Originally Posted by BEC View Post
Larry, your setup is different than mine. And if I understand what you were going to test correctly, you'd reach the zero thrust point dk_aero spoke of much sooner (low-pitched prop).

I'm sure a dyno and a wind tunnel would be a more precise way to measure this and it would allow controlling the other variable Larry's worried about - battery voltage sag - but a bunch more of us have loggers than we have wind tunnels and dynos....

Yeah, a dyno and wind tunnel would be great, but as Bernard says... we will have to get by with what we have

Yeah, my plane is a good bit different - which is a good thing. The plane Im using for the first test is very draggy and relatively slow and under powered.

I want to see how much things vary - if any - from one setup type to another.

My flights today were of no value. Somehow I had messed up the calibration settings on my Eagle Tree by a huge factor. It was reading 2.1 amps max current on a setup that pulls closer to 15 amps peak. Voltages were off as well but not as much.

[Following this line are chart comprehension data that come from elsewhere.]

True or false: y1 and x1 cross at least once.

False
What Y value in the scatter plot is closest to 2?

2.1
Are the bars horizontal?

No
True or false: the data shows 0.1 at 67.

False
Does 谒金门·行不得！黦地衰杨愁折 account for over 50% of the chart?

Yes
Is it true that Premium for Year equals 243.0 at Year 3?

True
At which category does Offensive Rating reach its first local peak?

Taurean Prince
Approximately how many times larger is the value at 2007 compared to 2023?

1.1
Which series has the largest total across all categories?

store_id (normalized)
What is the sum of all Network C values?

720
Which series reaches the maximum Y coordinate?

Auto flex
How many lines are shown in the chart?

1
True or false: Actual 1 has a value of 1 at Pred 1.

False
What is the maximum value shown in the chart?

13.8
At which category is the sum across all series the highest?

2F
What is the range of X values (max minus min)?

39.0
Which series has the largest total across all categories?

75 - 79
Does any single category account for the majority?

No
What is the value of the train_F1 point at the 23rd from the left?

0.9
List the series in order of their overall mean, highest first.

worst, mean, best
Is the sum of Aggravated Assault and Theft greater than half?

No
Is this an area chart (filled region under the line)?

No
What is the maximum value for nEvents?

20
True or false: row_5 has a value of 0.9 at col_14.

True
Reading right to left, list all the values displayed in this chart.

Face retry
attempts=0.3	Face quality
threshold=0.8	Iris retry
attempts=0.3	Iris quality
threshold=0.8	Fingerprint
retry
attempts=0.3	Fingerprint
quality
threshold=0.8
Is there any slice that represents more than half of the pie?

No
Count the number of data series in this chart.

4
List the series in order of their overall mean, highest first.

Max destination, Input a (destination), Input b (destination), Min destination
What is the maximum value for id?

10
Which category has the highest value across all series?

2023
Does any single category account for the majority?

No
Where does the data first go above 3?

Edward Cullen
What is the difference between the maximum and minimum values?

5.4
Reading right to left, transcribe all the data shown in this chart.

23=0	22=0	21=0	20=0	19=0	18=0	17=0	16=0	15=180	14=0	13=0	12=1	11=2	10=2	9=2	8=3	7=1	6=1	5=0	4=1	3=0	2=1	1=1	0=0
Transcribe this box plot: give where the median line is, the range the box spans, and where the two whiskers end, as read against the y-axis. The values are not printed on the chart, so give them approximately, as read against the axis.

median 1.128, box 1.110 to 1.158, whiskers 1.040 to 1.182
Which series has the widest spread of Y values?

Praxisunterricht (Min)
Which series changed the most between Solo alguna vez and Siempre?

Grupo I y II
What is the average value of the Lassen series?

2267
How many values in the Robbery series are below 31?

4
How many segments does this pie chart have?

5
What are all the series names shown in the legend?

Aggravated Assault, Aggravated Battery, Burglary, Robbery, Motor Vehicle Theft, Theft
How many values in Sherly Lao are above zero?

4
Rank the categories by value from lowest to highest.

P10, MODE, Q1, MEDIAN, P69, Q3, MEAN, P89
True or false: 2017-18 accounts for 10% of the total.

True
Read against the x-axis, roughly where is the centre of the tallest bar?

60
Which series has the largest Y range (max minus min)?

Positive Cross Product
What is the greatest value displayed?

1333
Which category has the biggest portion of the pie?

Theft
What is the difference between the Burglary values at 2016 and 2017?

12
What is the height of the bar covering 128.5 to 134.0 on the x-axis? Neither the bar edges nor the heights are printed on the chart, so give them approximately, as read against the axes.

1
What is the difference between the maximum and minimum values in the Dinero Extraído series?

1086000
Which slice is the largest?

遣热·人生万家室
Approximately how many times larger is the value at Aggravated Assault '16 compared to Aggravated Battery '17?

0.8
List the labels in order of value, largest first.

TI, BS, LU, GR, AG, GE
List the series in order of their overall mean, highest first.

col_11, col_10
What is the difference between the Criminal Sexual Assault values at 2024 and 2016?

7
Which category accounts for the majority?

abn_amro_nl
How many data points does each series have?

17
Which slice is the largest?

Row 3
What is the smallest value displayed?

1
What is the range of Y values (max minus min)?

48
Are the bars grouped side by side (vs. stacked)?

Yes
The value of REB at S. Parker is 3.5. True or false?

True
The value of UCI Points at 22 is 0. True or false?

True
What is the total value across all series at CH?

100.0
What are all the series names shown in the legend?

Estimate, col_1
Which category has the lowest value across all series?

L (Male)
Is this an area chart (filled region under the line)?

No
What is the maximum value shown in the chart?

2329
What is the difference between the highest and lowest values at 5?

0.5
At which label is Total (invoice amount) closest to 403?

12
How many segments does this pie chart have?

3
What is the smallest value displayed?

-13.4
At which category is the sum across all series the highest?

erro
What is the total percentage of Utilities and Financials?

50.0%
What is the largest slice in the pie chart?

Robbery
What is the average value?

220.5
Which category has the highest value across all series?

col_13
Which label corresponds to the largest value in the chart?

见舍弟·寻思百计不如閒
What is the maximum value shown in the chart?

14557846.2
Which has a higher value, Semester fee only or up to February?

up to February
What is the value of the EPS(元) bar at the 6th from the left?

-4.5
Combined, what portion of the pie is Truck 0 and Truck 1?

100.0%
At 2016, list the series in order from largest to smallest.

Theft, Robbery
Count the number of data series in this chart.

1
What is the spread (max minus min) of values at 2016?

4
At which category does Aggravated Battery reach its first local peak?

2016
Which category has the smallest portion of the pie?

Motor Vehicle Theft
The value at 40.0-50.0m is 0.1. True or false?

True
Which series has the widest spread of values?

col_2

On top of that I didnt have it set to record RPM

So.. I'll have to wait for another day to re-fly the routine.

In looking at the raw data another bit of a problem occurs to me - thats how to decide which exact data points to compare.

For example - on the initial static run up should we use the first highest peak value or the lowest value it drops down to or the average or pick a point 3 seconds or 10 seconds into the runup?

Then later, during the flight, the same questions apply - where on the curve during the run do you pull a data point to compare?

Im going to approach it this way - unless someone can suggest a better method.

Im going to do the static run for aprox 5 seconds.

Then, during the flight, each subsequent full power run will also be aprox 5 seconds long.

Then I'll take data values from a point about 3 seconds into each run to do the calculations.

Oh - as Dr Kiwi mentioned and I as I said before - Im flying a specific flight patern that will hopefully make it easier to see and calculate the differences and reduce any variations due to climb/dive and throttle changes.

1)static run up on the ground right befor takeoff
2)level flight full power run starting from as low a speed as possible
3)level flight full power run as in #2, then pulling to vertical
4)level flight run as in #2 going into a full power dive
5)land and do another static run up.

All of those will be run at full throttle all the way thru with zero throttle points thrown in between so its easier to see on the graphs.